━━ PROVIDED PASSAGE

New subject: [OT] Memory Models and Multi/Virtual-Cores -- WAS: 4.0 -> 4.1 update failing

21 Jun 2005


      From: Maciej ?enczykowski maze@cela.pl
...
That's a good point - does anyone know what the new Intel
Virtualization thingamajig in the new dual core pentium D's is about?
It's all speculation at this point.  But there are _several_ factors.
But I'm sure the first time Intel saw AMD's x86-64/PAE52 presentation,
the same thing popped into my mind that popped into Intel's mind ...
  Virtualization
- The 48-bit/256TiB limitation of x86-64 "Long Mode"
There is a "progammers limit" of 48-bit/256TiB in x86-64 "Long Mode."
This limitation is due to how i386/i486-TLB works -- 16-bit segment,
32-bit off-set.  If AMD would have choosen to ignore such compatibility,
it would have been near-impossible for 32-bit/PAE36 programs to run
under a kernel of a different model.  But "Long Mode" was designed
so its PAE52 model could run both 32-bit (and PAE36) as well as new
48-bit programs.
We'll revisit that in a bit.  Now, let's talk about Intel/AMD design
lineage.
- Intel IA-32 Complete Design Lineage
IA-32 Gen 1 (1986):  i386, including i486
- Non-superscalar:  ALU + optional FPU (std. in 486DX), TLB added in i486
IA-32 Gen 2 (1992):  i586, Pentium/MMX (defunct, redesigned in i686)
- Superscalar  2+1 ALU+FPU (pipelined)
IA-32 Gen 3 (1994):  i686, Pentium Pro, II, III, 4 (partial refit)
- Superscalar:  2+2 ALU+FPU (pipelined), FPU 1 complex or 2 ADD
- P3 = +1 SSE pipe, P4 = +2 SSE pipe
Intel hasn't revamped it's aging i686 architecture in almost 12 years.
the Pentium Pro through Pentium III are the _exact_same_ 7-issue
(2+2+3 ALU+FPU+controll) design (the P3 slaps on one SSE unit),
and the Pentium 4 was a quick, 18-month refit of longer pipes (with
associated reduction in ALU/FPU performance MHz for MHz) that
extended pipes for clock (and added a 2nd SSE unit).
I'm sure Intel's reasoning for not bothering with a complete generation
redesign beyond i686 is because it thought EPIC/Predication would
have taken over by now.  The reality has been quite the opposite
(which I won't get back into).
Since then, Intel has made a number of "hacks" to the i686 architecture.

━━━━
━━ GIVEN ENTRIES

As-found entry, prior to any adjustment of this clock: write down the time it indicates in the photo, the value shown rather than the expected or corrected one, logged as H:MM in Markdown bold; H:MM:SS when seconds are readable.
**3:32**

━━━━
━━ GIVEN ENTRIES

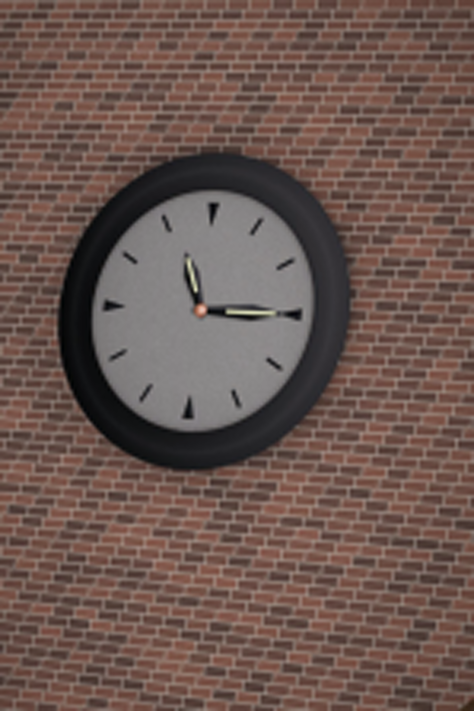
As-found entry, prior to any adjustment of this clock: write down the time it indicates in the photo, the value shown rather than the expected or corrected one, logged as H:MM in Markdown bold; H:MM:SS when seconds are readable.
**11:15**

━━━━
━━ GIVEN ENTRIES

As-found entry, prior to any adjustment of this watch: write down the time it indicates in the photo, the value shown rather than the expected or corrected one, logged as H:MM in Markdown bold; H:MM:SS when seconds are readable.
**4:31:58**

━━━━

▸ **EXERCISE INSTRUCTIONS**:
1. In the forum post on Intel and AMD processor design, reproduce word for word the stretch from "- Intel IA-32" through "2+1 ALU+FPU (pipelined)".
2. Answer these questions using the forum post on Intel and AMD processor design.
(a) What is the "progammers limit" in x86-64 "Long Mode"?
(b) In what year does the post place IA-32 Gen 2?
(c) How long a refit does the post say the Pentium 4 was?

▸ **THE SOLUTIONS**:
1.
- Intel IA-32 Complete Design Lineage
IA-32 Gen 1 (1986):  i386, including i486
- Non-superscalar:  ALU + optional FPU (std. in 486DX), TLB added in i486
IA-32 Gen 2 (1992):  i586, Pentium/MMX (defunct, redesigned in i686)
- Superscalar  2+1 ALU+FPU (pipelined)

2.
(a) 48-bit/256TiB
(b) 1992
(c) 18 months